# What the exercise asks
Before you return the entries below, strip out the pictures and keep all else exact.

Itemized modification records

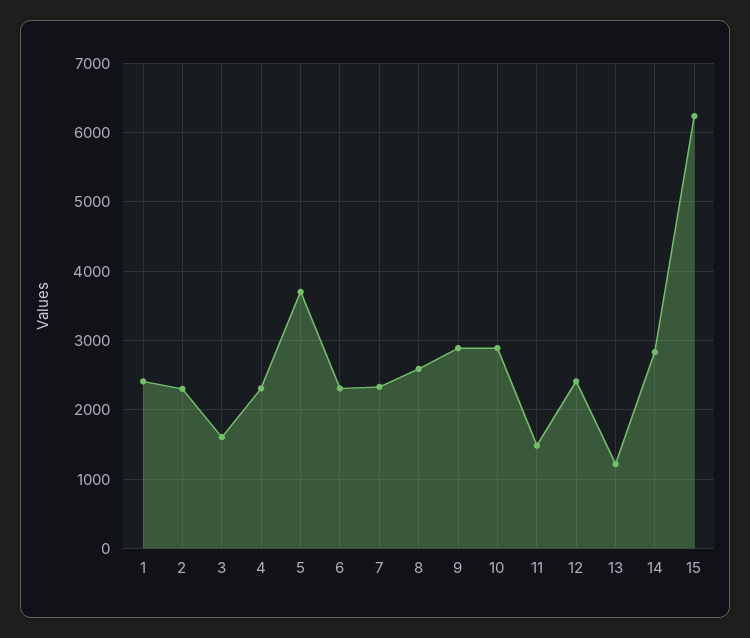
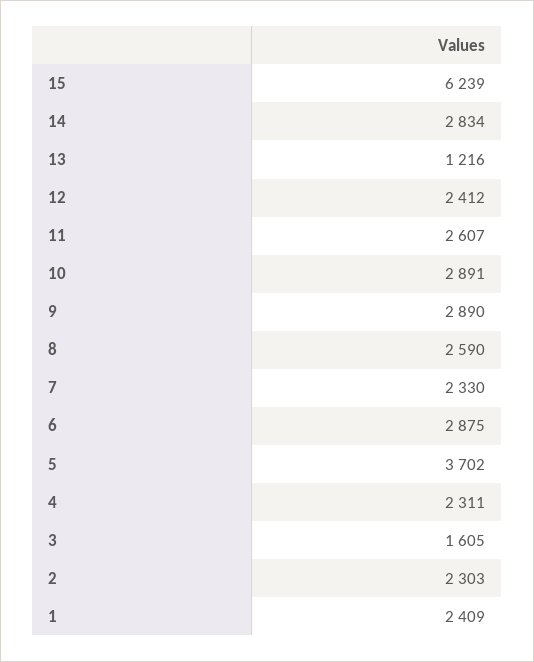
  {
    "1": 2409,
    "2": 2303,
    "3": 1605,
    "4": 2311,
    "5": 3702,
-   "6": 2300,
+   "6": 2875,
    "7": 2330,
    "8": 2590,
    "9": 2890,
    "10": 2891,
-   "11": 1500,
+   "11": 2607,
    "12": 2412,
    "13": 1216,
    "14": 2834,
    "15": 6239
  }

# Solved exercise
  {
    "1": 2409,
    "2": 2303,
    "3": 1605,
    "4": 2311,
    "5": 3702,
-   "6": 2300,
+   "6": 2875,
    "7": 2330,
    "8": 2590,
    "9": 2890,
    "10": 2891,
-   "11": 1500,
+   "11": 2607,
    "12": 2412,
    "13": 1216,
    "14": 2834,
    "15": 6239
  }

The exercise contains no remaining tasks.